■ **Action item**: Copy every line of text in the data below without any changes, leaving out the pictures.

■ **Supplied data**:
━━━━
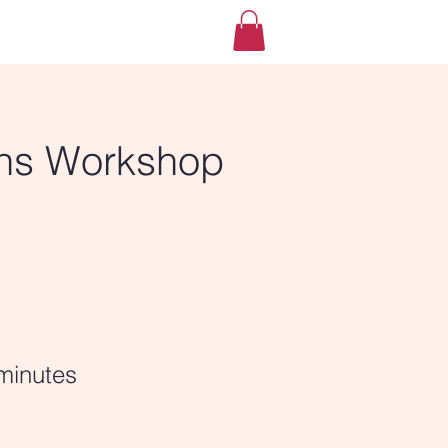
ns Workshop
minutes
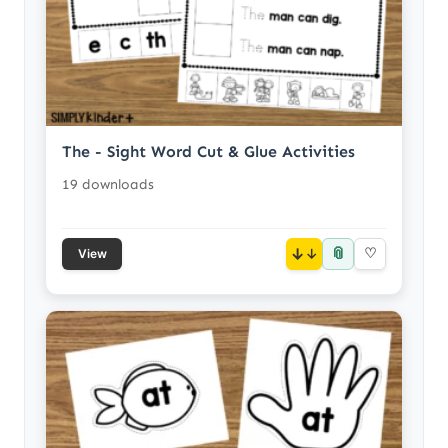
The - Sight Word Cut & Glue Activities
19 downloads
📎
↓
♡
View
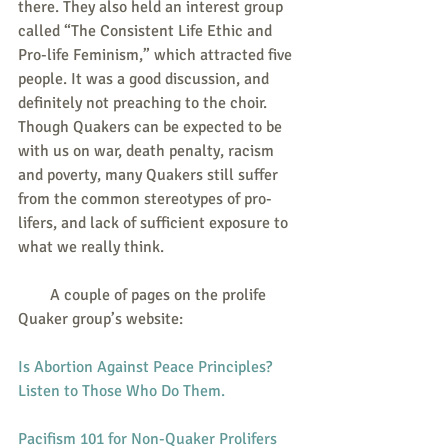
there. They also held an interest group 
called “The Consistent Life Ethic and 
Pro-life Feminism,” which attracted five 
people. It was a good discussion, and 
definitely not preaching to the choir. 
Though Quakers can be expected to be 
with us on war, death penalty, racism 
and poverty, many Quakers still suffer 
from the common stereotypes of pro-
lifers, and lack of sufficient exposure to 
what we really think.
        A couple of pages on the prolife 
Quaker group’s website:
Is Abortion Against Peace Principles? 
Listen to Those Who Do Them.
Pacifism 101 for Non-Quaker Prolifers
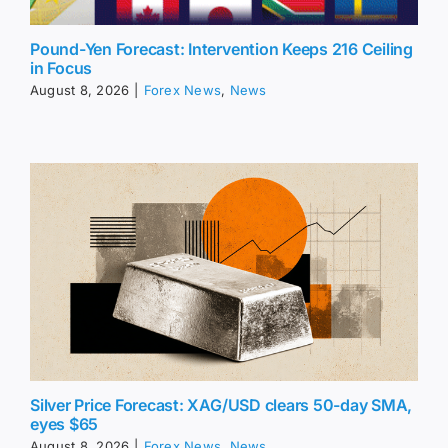
Pound-Yen Forecast: Intervention Keeps 216 Ceiling
in Focus
August 8, 2026
|
Forex News
,
News
Silver Price Forecast: XAG/USD clears 50-day SMA,
eyes $65
August 8, 2026
|
Forex News
,
News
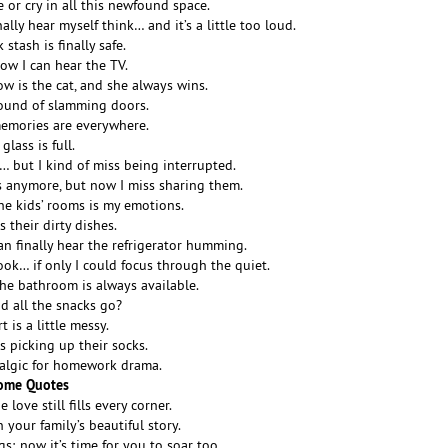
 or cry in all this newfound space.
nally hear myself think… and it’s a little too loud.
stash is finally safe.
now I can hear the TV.
w is the cat, and she always wins.
sound of slamming doors.
memories are everywhere.
lass is full.
s… but I kind of miss being interrupted.
s anymore, but now I miss sharing them.
he kids’ rooms is my emotions.
s their dirty dishes.
can finally hear the refrigerator humming.
book… if only I could focus through the quiet.
 the bathroom is always available.
d all the snacks go?
 is a little messy.
ss picking up their socks.
talgic for homework drama.
rome Quotes
love still fills every corner.
n your family’s beautiful story.
; now it’s time for you to soar too.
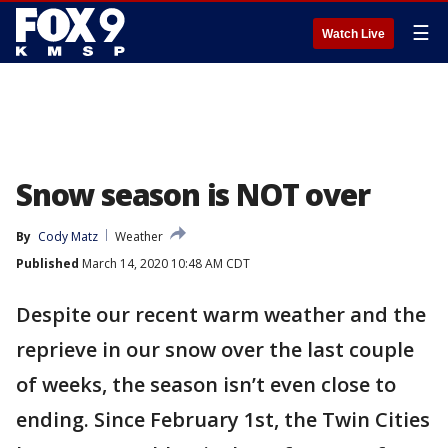
☰
Watch Live
Snow season is NOT over
By
Cody Matz
Weather
Published
March 14, 2020 10:48 AM CDT
Despite our recent warm weather and the
reprieve in our snow over the last couple
of weeks, the season isn’t even close to
ending. Since February 1st, the Twin Cities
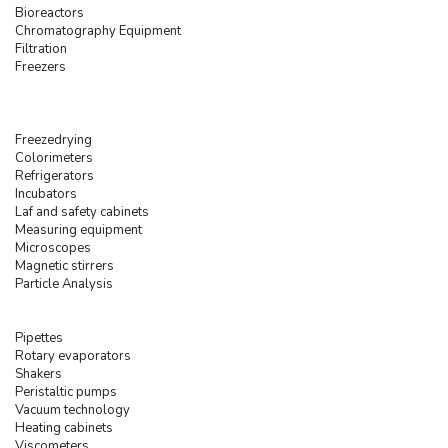
Bioreactors
Chromatography Equipment
Filtration
Freezers
Freezedrying
Colorimeters
Refrigerators
Incubators
Laf and safety cabinets
Measuring equipment
Microscopes
Magnetic stirrers
Particle Analysis
Pipettes
Rotary evaporators
Shakers
Peristaltic pumps
Vacuum technology
Heating cabinets
Viscometers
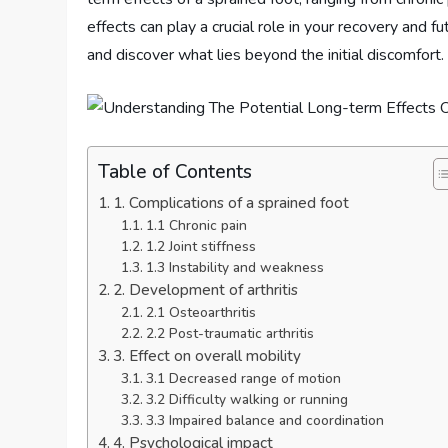
effects can play a crucial role in your recovery and f
and discover what lies beyond the initial discomfort.
Table of Contents
1. Complications of a sprained foot
1.1 Chronic pain
1.2 Joint stiffness
1.3 Instability and weakness
2. Development of arthritis
2.1 Osteoarthritis
2.2 Post-traumatic arthritis
3. Effect on overall mobility
3.1 Decreased range of motion
3.2 Difficulty walking or running
3.3 Impaired balance and coordination
4. Psychological impact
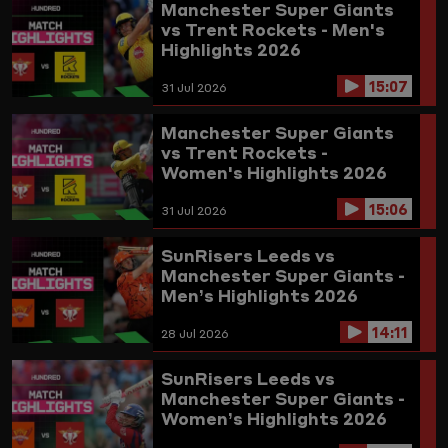
Manchester Super Giants
vs Trent Rockets - Men's
Highlights 2026
15:07
31 Jul 2026
Manchester Super Giants
vs Trent Rockets -
Women's Highlights 2026
15:06
31 Jul 2026
SunRisers Leeds vs
Manchester Super Giants -
Men’s Highlights 2026
14:11
28 Jul 2026
SunRisers Leeds vs
Manchester Super Giants -
Women’s Highlights 2026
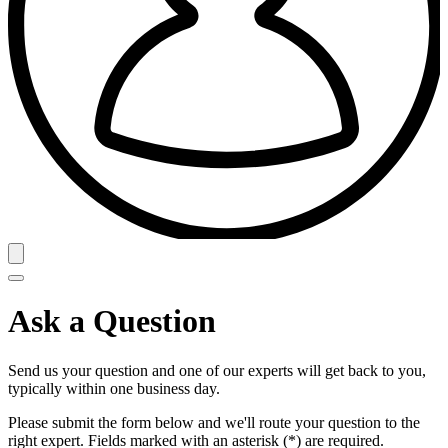
Ask a Question
Send us your question and one of our experts will get back to you,
typically within one business day.
Please submit the form below and we'll route your question to the
right expert. Fields marked with an asterisk (*) are required.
━━━━
■ **Task response**:
ns Workshop
minutes
The - Sight Word Cut & Glue Activities
19 downloads
📎
↓
♡
View
there. They also held an interest group 
called “The Consistent Life Ethic and 
Pro-life Feminism,” which attracted five 
people. It was a good discussion, and 
definitely not preaching to the choir. 
Though Quakers can be expected to be 
with us on war, death penalty, racism 
and poverty, many Quakers still suffer 
from the common stereotypes of pro-
lifers, and lack of sufficient exposure to 
what we really think.
        A couple of pages on the prolife 
Quaker group’s website:
Is Abortion Against Peace Principles? 
Listen to Those Who Do Them.
Pacifism 101 for Non-Quaker Prolifers
Pound-Yen Forecast: Intervention Keeps 216 Ceiling
in Focus
August 8, 2026
|
Forex News
,
News
Silver Price Forecast: XAG/USD clears 50-day SMA,
eyes $65
August 8, 2026
|
Forex News
,
News
 or cry in all this newfound space.
nally hear myself think… and it’s a little too loud.
stash is finally safe.
now I can hear the TV.
w is the cat, and she always wins.
sound of slamming doors.
memories are everywhere.
lass is full.
s… but I kind of miss being interrupted.
s anymore, but now I miss sharing them.
he kids’ rooms is my emotions.
s their dirty dishes.
can finally hear the refrigerator humming.
book… if only I could focus through the quiet.
 the bathroom is always available.
d all the snacks go?
 is a little messy.
ss picking up their socks.
talgic for homework drama.
rome Quotes
love still fills every corner.
n your family’s beautiful story.
; now it’s time for you to soar too.
☰
Watch Live
Snow season is NOT over
By
Cody Matz
Weather
Published
March 14, 2020 10:48 AM CDT
Despite our recent warm weather and the
reprieve in our snow over the last couple
of weeks, the season isn’t even close to
ending. Since February 1st, the Twin Cities
Bioreactors
Chromatography Equipment
Filtration
Freezers
Freezedrying
Colorimeters
Refrigerators
Incubators
Laf and safety cabinets
Measuring equipment
Microscopes
Magnetic stirrers
Particle Analysis
Pipettes
Rotary evaporators
Shakers
Peristaltic pumps
Vacuum technology
Heating cabinets
Viscometers
effects can play a crucial role in your recovery and f
and discover what lies beyond the initial discomfort.
Table of Contents
1. Complications of a sprained foot
1.1 Chronic pain
1.2 Joint stiffness
1.3 Instability and weakness
2. Development of arthritis
2.1 Osteoarthritis
2.2 Post-traumatic arthritis
3. Effect on overall mobility
3.1 Decreased range of motion
3.2 Difficulty walking or running
3.3 Impaired balance and coordination
4. Psychological impact
Manchester Super Giants
vs Trent Rockets - Men's
Highlights 2026
15:07
31 Jul 2026
Manchester Super Giants
vs Trent Rockets -
Women's Highlights 2026
15:06
31 Jul 2026
SunRisers Leeds vs
Manchester Super Giants -
Men’s Highlights 2026
14:11
28 Jul 2026
SunRisers Leeds vs
Manchester Super Giants -
Women’s Highlights 2026
Ask a Question
Send us your question and one of our experts will get back to you,
typically within one business day.
Please submit the form below and we'll route your question to the
right expert. Fields marked with an asterisk (*) are required.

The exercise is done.